> **Исходный текст**:
"""

Найти в Дзене
Домашний Зай

Старик-цыган и его Магия

Здравствуйте, мои дорогие подписчики и читатели!

Произошла эта история давно, августовским летом 1973 года. Мне тогда не было ещё семи, однако я уже много читала, писала без ошибок и сочиняла неплохие стихи. И вообще, в сентябре уже в школу, пусть и семь мне исполнится только в последний день сентября.

Фото из Яндекс.Картинки. На деда Яроша этот человек не совсем похож, но всё же сходство есть.
Фото из Яндекс.Картинки. На деда Яроша этот человек не совсем похож, но всё же сходство есть.

В то лето меня возили от бабушки к бабушке. Весь май и июнь я провела в подмосковном Мещерино Ступинского района – там жили родители папы.
В июле меня отвезли в Тулу – мамина мама (моя бабушка) Паша по мне отчаянно заскучала.
И уже с ней мы ездили навестить её сестру Аглаю в Мещерино, что в Тульской области в Павловском районе. И жила я там с обеими бабушками до конца августа.

"""

> **Данные**:

"""

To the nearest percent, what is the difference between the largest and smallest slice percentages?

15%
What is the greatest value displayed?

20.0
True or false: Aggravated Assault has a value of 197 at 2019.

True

"""
"""

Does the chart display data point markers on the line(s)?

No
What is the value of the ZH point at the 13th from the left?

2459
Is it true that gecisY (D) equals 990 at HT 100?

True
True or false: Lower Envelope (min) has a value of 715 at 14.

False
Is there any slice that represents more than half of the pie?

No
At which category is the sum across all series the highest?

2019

"""
"""

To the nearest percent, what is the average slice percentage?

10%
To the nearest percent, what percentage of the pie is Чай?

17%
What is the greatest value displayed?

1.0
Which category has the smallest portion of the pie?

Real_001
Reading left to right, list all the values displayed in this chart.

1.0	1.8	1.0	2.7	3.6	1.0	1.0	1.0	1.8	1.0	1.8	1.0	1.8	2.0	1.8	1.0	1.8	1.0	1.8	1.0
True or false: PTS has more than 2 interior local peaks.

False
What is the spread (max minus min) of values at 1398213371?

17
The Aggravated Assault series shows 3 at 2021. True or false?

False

"""

> **Задание**:
Перепишите исходный текст, приведенный выше, целиком и слово в слово.

> **Результат**:
Найти в Дзене
Домашний Зай

Старик-цыган и его Магия

Здравствуйте, мои дорогие подписчики и читатели!

Произошла эта история давно, августовским летом 1973 года. Мне тогда не было ещё семи, однако я уже много читала, писала без ошибок и сочиняла неплохие стихи. И вообще, в сентябре уже в школу, пусть и семь мне исполнится только в последний день сентября.

Фото из Яндекс.Картинки. На деда Яроша этот человек не совсем похож, но всё же сходство есть.
Фото из Яндекс.Картинки. На деда Яроша этот человек не совсем похож, но всё же сходство есть.

В то лето меня возили от бабушки к бабушке. Весь май и июнь я провела в подмосковном Мещерино Ступинского района – там жили родители папы.
В июле меня отвезли в Тулу – мамина мама (моя бабушка) Паша по мне отчаянно заскучала.
И уже с ней мы ездили навестить её сестру Аглаю в Мещерино, что в Тульской области в Павловском районе. И жила я там с обеими бабушками до конца августа.